> _Task to carry out_: Copy out exactly the line that contains "Appeal of the" and all lines following it to the end of the data.

> _Information supplied_:
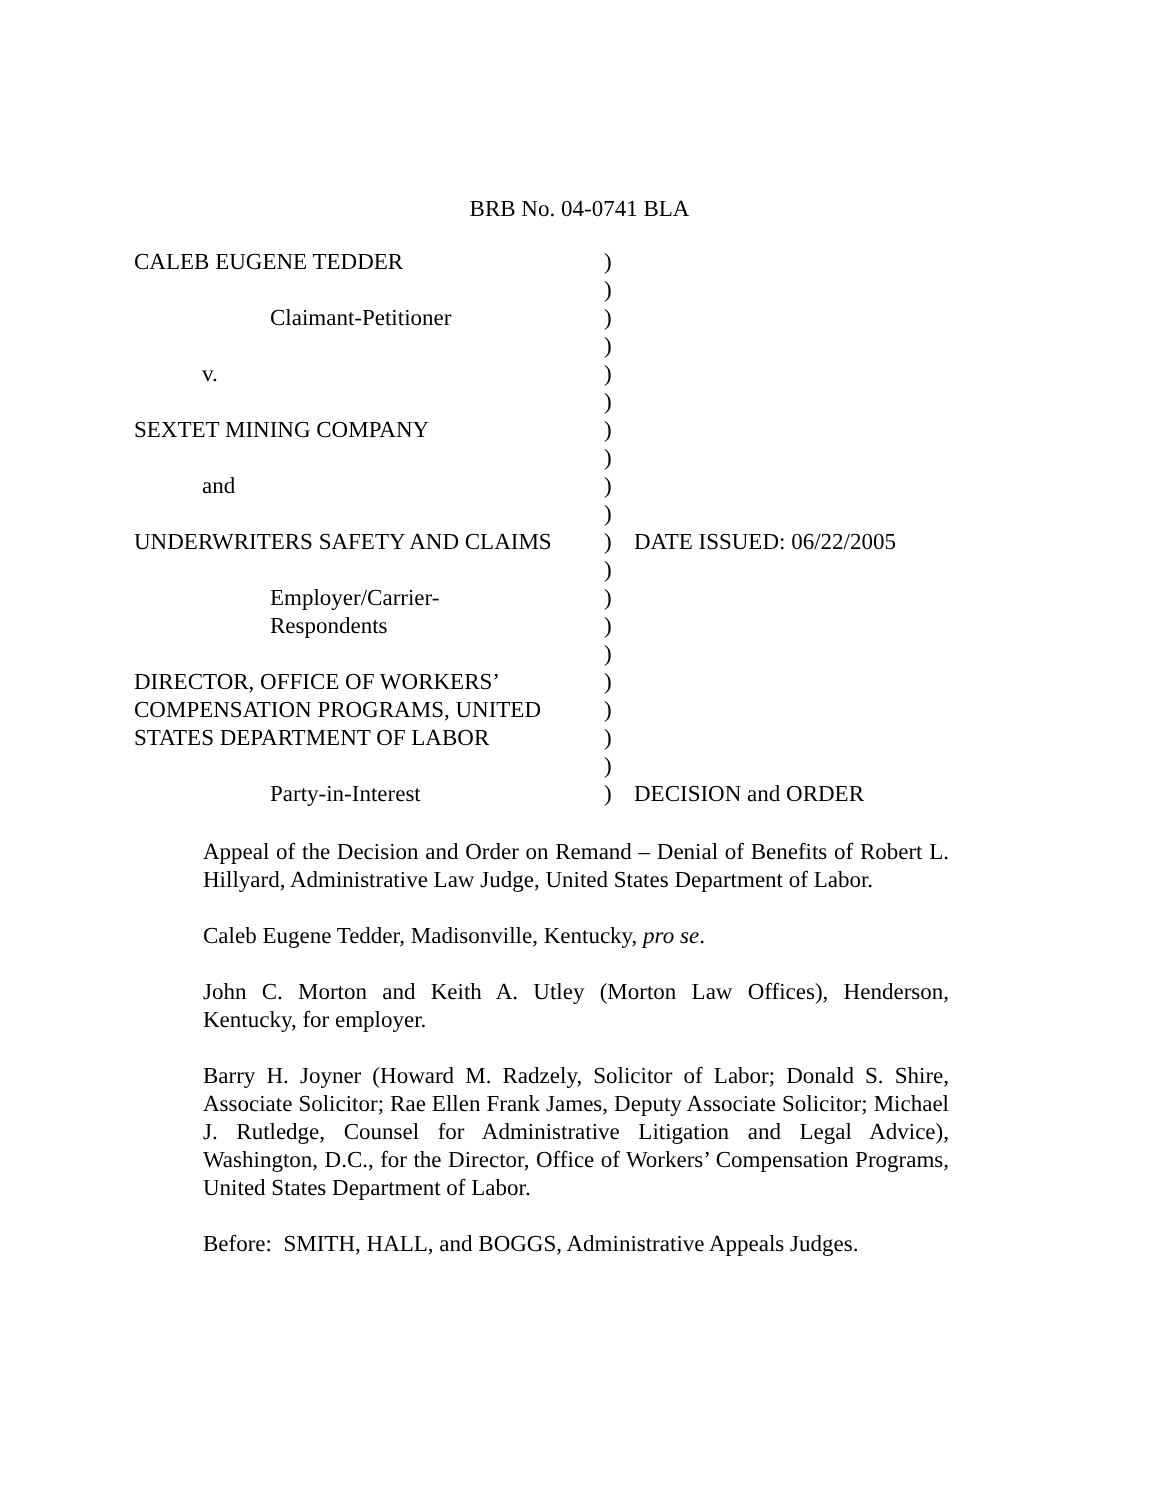BRB No. 04-0741 BLA
| CALEB EUGENE TEDDER | ) | |
| | ) | |
| Claimant-Petitioner | ) | |
| | ) | |
| v. | ) | |
| | ) | |
| SEXTET MINING COMPANY | ) | |
| | ) | |
| and | ) | |
| | ) | |
| UNDERWRITERS SAFETY AND CLAIMS | ) | DATE ISSUED: 06/22/2005 |
| | ) | |
| Employer/Carrier- | ) | |
| Respondents | ) | |
| | ) | |
| DIRECTOR, OFFICE OF WORKERS’ | ) | |
| COMPENSATION PROGRAMS, UNITED | ) | |
| STATES DEPARTMENT OF LABOR | ) | |
| | ) | |
| Party-in-Interest | ) | DECISION and ORDER |
Appeal of the Decision and Order on Remand – Denial of Benefits of Robert L. Hillyard, Administrative Law Judge, United States Department of Labor.
Caleb Eugene Tedder, Madisonville, Kentucky, pro se.
John C. Morton and Keith A. Utley (Morton Law Offices), Henderson, Kentucky, for employer.
Barry H. Joyner (Howard M. Radzely, Solicitor of Labor; Donald S. Shire, Associate Solicitor; Rae Ellen Frank James, Deputy Associate Solicitor; Michael J. Rutledge, Counsel for Administrative Litigation and Legal Advice), Washington, D.C., for the Director, Office of Workers’ Compensation Programs, United States Department of Labor.
Before: SMITH, HALL, and BOGGS, Administrative Appeals Judges.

> _Answer to this task_:
Appeal of the Decision and Order on Remand – Denial of Benefits of Robert L. Hillyard, Administrative Law Judge, United States Department of Labor.
Caleb Eugene Tedder, Madisonville, Kentucky, pro se.
John C. Morton and Keith A. Utley (Morton Law Offices), Henderson, Kentucky, for employer.
Barry H. Joyner (Howard M. Radzely, Solicitor of Labor; Donald S. Shire, Associate Solicitor; Rae Ellen Frank James, Deputy Associate Solicitor; Michael J. Rutledge, Counsel for Administrative Litigation and Legal Advice), Washington, D.C., for the Director, Office of Workers’ Compensation Programs, United States Department of Labor.
Before: SMITH, HALL, and BOGGS, Administrative Appeals Judges.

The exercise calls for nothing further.